$\int_{-\infty}^{\infty} {\rm exp}\left(\frac{i b t - a}{t^2 + 1}\right) - {\rm exp}\left(\frac{i b}{t} - \frac{1}{t^2}\right) {\rm d}t$
Because of the symmetry, your integral becomes
$$\begin{aligned}
&2\int_{0}^{\infty}
\left ( e^{\displaystyle{-\frac{\alpha}{1+t^2} } }
\cos\left ( \frac{\beta t}{1+t^2} \right )
-e^{\displaystyle{-\frac{1}{t^2} } }
\cos\left ( \frac{\beta}{t} \right )
\right ) \text{d}t\\
=&2\int_{0}^{\infty}
\frac{1}{t^2} \left ( e^{-\alpha} e^{\displaystyle{\frac{\alpha}{1+t^2} }}
\cos\left ( \frac{\beta t}{1+t^2} \right )-e^{-t^2}\cos(\beta t)\right ) \text{d}t.
\end{aligned}$$
The second integral is trivial,
$$
\int_{0}^{\infty}t^{\rho-1}e^{-t^2}\cos(\beta t)\text{d}t
=\frac{1}{2}\Gamma\left ( \frac{\rho}{2} \right )

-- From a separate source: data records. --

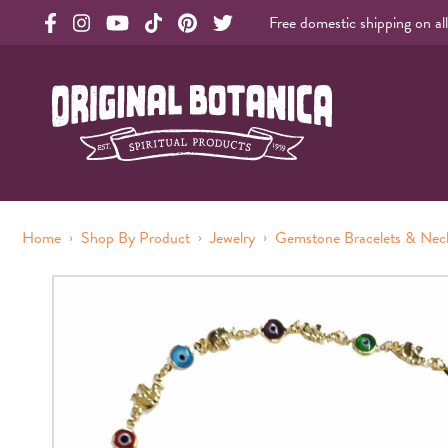
Free domestic shipping on al
Original Products Botanica facebook Link
Original Products Botanica instagram Link
Original Products Botanica youtube Link
Original Products Botanica tiktok Link
Original Products Botanica pinterest Link
Original Products Botanica twitter Li
Original Botanica Spirtual Products
›
›
›
Home
Shop By Product
Jewelry
Gemstone Bracelets & Nec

{}_1F_1\left ( \frac{\rho}{2};\frac12;-\frac{\beta^2}{4} \right ).
$$
To evaluate the first one, let me introduce two identity,
$$
\int_{0}^{\infty} t^{\mu-1}e^{\displaystyle{\frac{\alpha}{1+t^2} }}\text{d}t
=\frac{\pi}{\displaystyle{2\sin\left(\frac{\pi \mu}{2} \right)}}
\cdot\alpha\cdot{}_1F_1\left (1-\frac{\mu}{2};2;\alpha \right ).
$$
$$\int_{0}^{\infty}x^{\mu-1}\cos\left ( \frac{2\beta x}{1+x^2} \right ) \text{d}x
=-\beta^2\cdot\frac{\pi}{\displaystyle{2\sin \left ( \frac{\pi\mu}{2} \right ) }}
\cdot\mu\cdot{}_2F_3\left ( 1+\frac{\mu}{2},1+\frac{\mu}{2};\frac{3}{2},\frac{3}{2},2;-\frac{\beta^2}{4} \right ).$$
(The proof is omitted.)
Therefore, we might write
$$
\int_{0}^{\infty} t^{\rho-1}e^{\displaystyle{\frac{\alpha}{1+t^2} }}
\cos\left ( \frac{2\beta x}{1+x^2} \right )\text{d}t
=-\frac{\pi^2\alpha\beta^2}{4}\cdot\frac{1}{2\pi i}
\int_{c-i\infty}^{c+i\infty} \frac{{}_2F_3\left ( 1+\frac{\mu}{2},1+\frac{\mu}{2};\frac{3}{2},\frac{3}{2},2;-
\frac{\beta^2}{4}\right)}{\displaystyle{\sin \left ( \frac{\pi\mu}{2} \right ) }}
\frac{{}_1F_1\left (1-\frac{\rho-\mu}{2};2;\alpha \right )}{\displaystyle{\sin\left(\frac{\pi (\rho-\mu)}{2} \right)}}
\mu\text{d}\mu
$$
By using Mellin convolution theorem. Finally, combine two integrals and take the limit as $\rho$ goes to $-1$, the final expression will be found.